Ferdinand was de zoon van Leopold van Hohenzollern-Sigmaringen, die in rivaliteit met Amadeus van Savoie, aanspraak maakte op de Spaanse troon, wat de directe aanleiding was geweest tot de Frans-Duitse Oorlog (19 juli 1870 tot 10 mei 1871), een gewapend conflict tussen Frankrijk en een door Pruisen aangevoerde coalitie van de Noord-Duitse Bond en een aantal Zuid-Duitse koninkrijken. Het eindresultaat was een overwinning voor Pruisen en zijn bondgenoten, wat leidde tot de val van het Tweede Franse Keizerrijk en de afzetting van de Franse keizer Napoleon III, en de oprichting van het Duits Keizerrijk.
Na het overlijden van Mihail G. Cantacuzino, hertrouwde Maria in 1937, met George Enescu. Na het overlijden van George Enescu, doneerde Maria het paleis om er een museum in te richten met herinneringen aan het leven van George Enescu. In 1956, werd het museum geopend. In het museum zijn een aantal kamers met vele werken van Enescu en de geschiedenis van zijn leven. Achter het museum ligt ”The house of memory”. Daar kan u een kijkje nemen in het huis waar George Enescu en zijn vrouw Maria, een aantal jaren hebben gewoond.

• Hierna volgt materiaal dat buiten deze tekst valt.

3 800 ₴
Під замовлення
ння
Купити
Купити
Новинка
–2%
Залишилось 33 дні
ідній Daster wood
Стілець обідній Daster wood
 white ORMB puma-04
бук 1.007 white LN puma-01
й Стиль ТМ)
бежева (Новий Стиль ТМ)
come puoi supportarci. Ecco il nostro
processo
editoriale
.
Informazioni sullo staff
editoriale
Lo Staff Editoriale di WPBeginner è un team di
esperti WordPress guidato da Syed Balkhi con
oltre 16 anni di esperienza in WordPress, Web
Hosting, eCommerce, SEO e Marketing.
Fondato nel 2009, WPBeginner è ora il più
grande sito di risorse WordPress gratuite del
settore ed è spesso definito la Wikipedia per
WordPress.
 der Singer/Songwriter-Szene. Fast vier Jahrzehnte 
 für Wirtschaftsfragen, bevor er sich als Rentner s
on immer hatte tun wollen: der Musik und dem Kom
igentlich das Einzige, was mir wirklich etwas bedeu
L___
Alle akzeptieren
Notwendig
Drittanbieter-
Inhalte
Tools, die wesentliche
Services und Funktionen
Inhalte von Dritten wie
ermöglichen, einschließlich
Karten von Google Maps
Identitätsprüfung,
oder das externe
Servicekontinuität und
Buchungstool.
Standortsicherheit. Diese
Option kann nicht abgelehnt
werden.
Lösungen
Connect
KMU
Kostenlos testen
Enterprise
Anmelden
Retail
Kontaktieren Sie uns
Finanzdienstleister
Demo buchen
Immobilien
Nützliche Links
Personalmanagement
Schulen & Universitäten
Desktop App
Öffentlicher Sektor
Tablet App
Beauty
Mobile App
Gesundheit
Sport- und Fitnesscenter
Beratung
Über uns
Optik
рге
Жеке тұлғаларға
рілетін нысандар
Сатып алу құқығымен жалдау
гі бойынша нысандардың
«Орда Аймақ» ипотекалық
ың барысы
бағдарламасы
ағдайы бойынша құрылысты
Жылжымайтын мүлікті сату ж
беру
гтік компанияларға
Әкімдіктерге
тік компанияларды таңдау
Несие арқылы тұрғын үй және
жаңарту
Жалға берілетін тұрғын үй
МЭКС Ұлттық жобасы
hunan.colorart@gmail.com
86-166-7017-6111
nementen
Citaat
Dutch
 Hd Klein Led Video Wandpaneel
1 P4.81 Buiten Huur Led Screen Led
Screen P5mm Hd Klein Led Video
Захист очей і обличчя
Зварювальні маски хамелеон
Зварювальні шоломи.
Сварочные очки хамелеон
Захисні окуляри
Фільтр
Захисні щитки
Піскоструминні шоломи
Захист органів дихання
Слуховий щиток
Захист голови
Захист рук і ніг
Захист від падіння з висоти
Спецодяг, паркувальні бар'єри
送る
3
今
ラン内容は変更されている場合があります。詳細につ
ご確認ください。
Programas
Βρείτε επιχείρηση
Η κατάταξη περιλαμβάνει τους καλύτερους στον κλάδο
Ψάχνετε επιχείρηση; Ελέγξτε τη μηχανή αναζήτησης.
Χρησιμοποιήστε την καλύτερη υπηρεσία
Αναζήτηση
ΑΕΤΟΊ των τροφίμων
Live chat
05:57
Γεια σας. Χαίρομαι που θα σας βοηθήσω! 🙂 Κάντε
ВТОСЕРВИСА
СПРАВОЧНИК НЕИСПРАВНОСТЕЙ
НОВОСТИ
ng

George Enescu kreeg zijn eerste vioollessen van een zigeunerviolist. Op advies van Eduard Caudella, leerling van Vieuxtemps en toen de meest vooraanstaande Roemeense componist, ging hij in 1888 naar het conservatorium in Wenen, waar hij viool studeerde bij Joseph Hellmesberger jr en lessen contrapunt en compositie volgde bij Robert Fuchs. In 1893 ging hij naar Parijs om compositielessen te volgen bij Jules Massenet en vervolgens bij Gabriel Fauré aan het Conservatorium, waar hij contrapunt en fuga studeerde bij André Gédalge en viool bij Martin Pierre Marsick. In 1897, werd in Parijs een programma met zijn muziek gegeven en in 1899, toen hij de eerste prijs viool aan het conservatorium won, was hij op weg om een gevestigde waarde als componist te worden.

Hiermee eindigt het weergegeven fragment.